Return the line that has "focal_mm: 26" and all lines below it through the last, exactly as they stand; omit pictures.

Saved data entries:
* * *

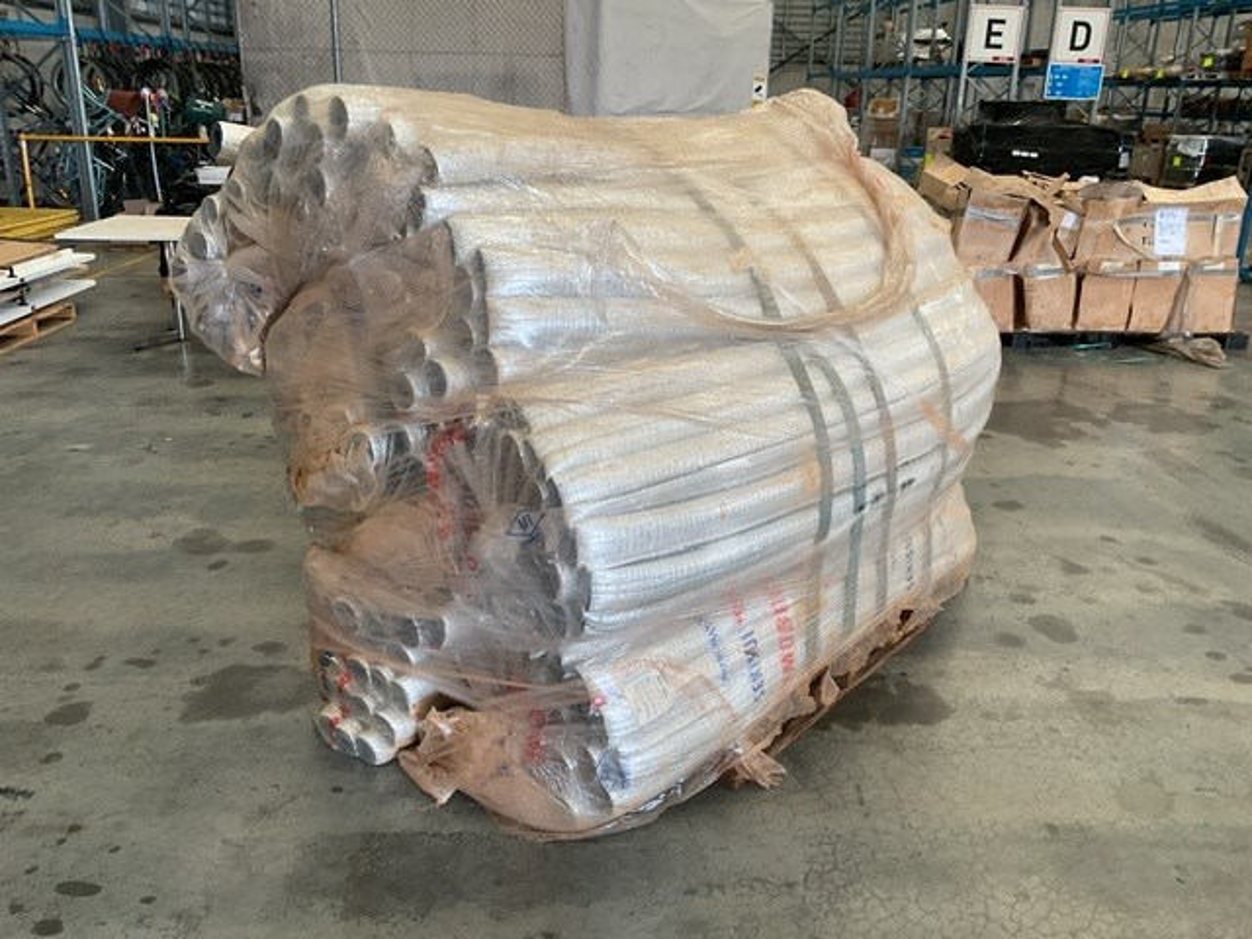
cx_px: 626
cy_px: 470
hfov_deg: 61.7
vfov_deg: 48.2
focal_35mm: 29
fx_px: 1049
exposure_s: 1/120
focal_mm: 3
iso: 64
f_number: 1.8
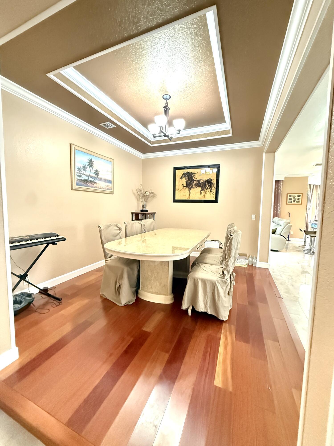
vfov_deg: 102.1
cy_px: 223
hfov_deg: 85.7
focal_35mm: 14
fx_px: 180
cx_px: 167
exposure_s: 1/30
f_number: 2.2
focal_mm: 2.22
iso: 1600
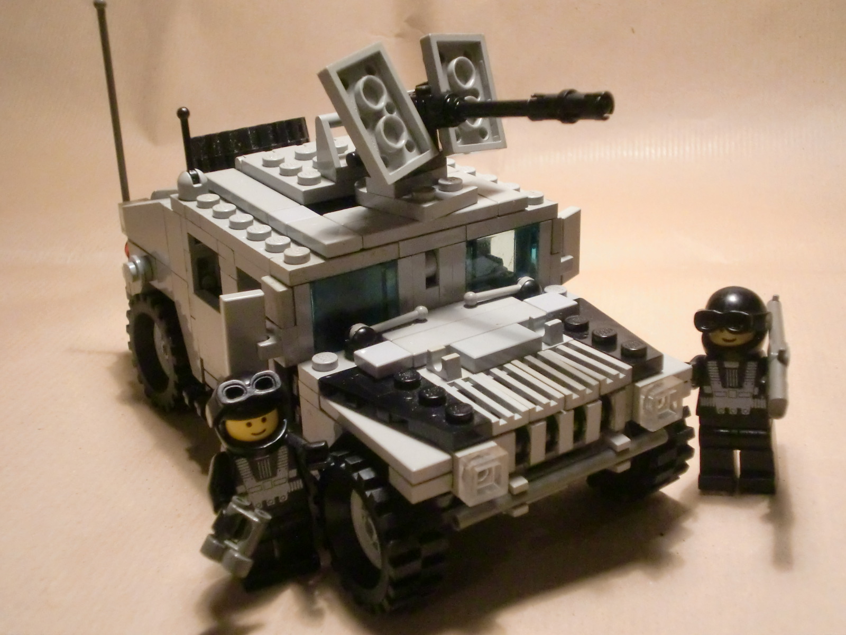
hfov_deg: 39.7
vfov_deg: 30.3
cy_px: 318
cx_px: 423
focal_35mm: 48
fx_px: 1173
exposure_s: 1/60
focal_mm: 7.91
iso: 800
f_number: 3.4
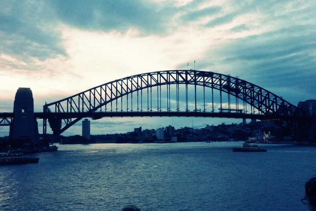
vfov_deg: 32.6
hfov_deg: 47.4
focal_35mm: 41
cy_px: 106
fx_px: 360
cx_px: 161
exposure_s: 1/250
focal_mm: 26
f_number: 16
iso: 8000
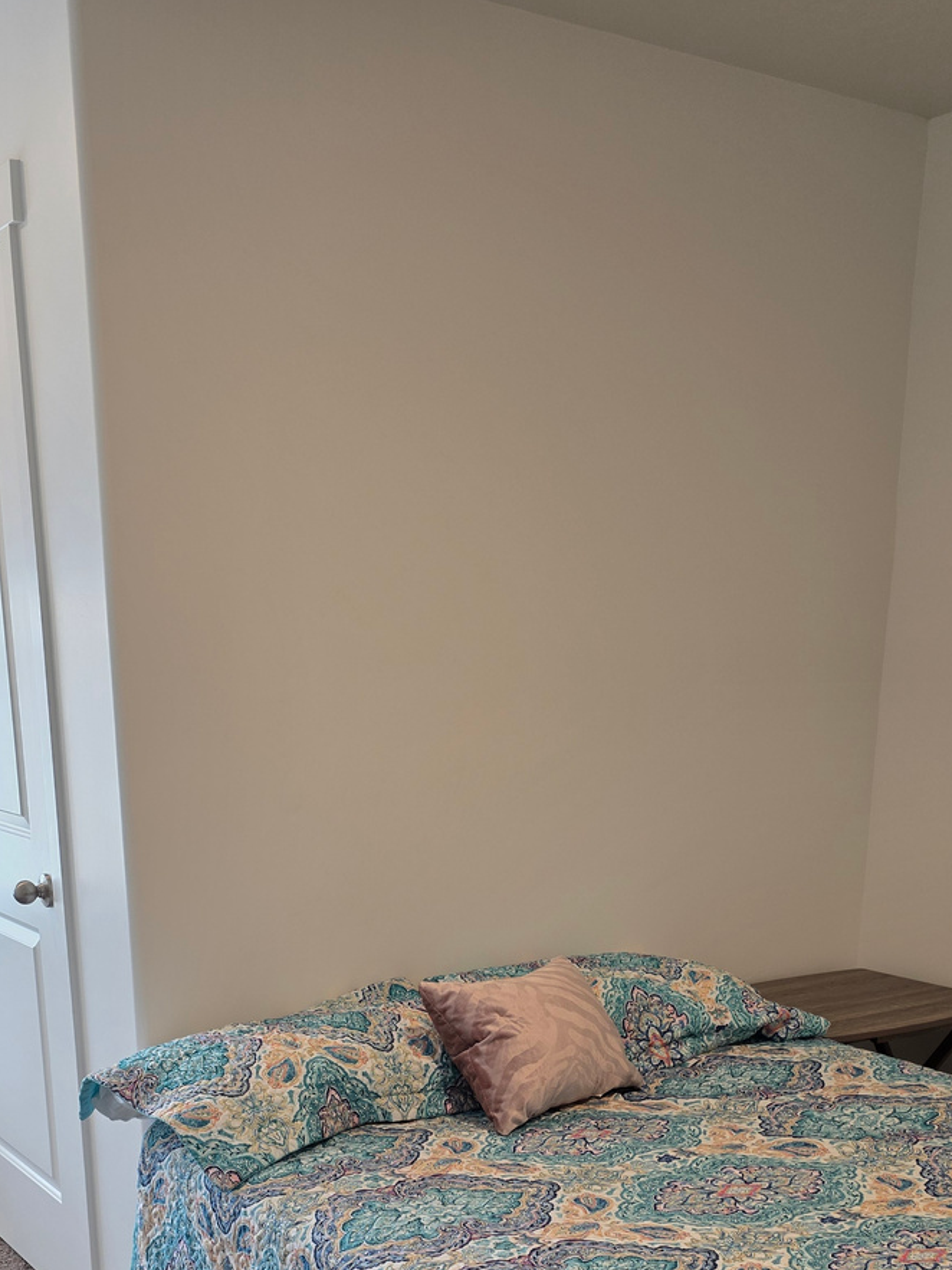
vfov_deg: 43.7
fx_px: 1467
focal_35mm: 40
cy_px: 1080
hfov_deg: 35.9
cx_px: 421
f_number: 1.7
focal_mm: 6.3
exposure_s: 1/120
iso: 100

* * *

## [TASK OUTPUT]
focal_mm: 26
f_number: 16
iso: 8000
vfov_deg: 43.7
fx_px: 1467
focal_35mm: 40
cy_px: 1080
hfov_deg: 35.9
cx_px: 421
f_number: 1.7
focal_mm: 6.3
exposure_s: 1/120
iso: 100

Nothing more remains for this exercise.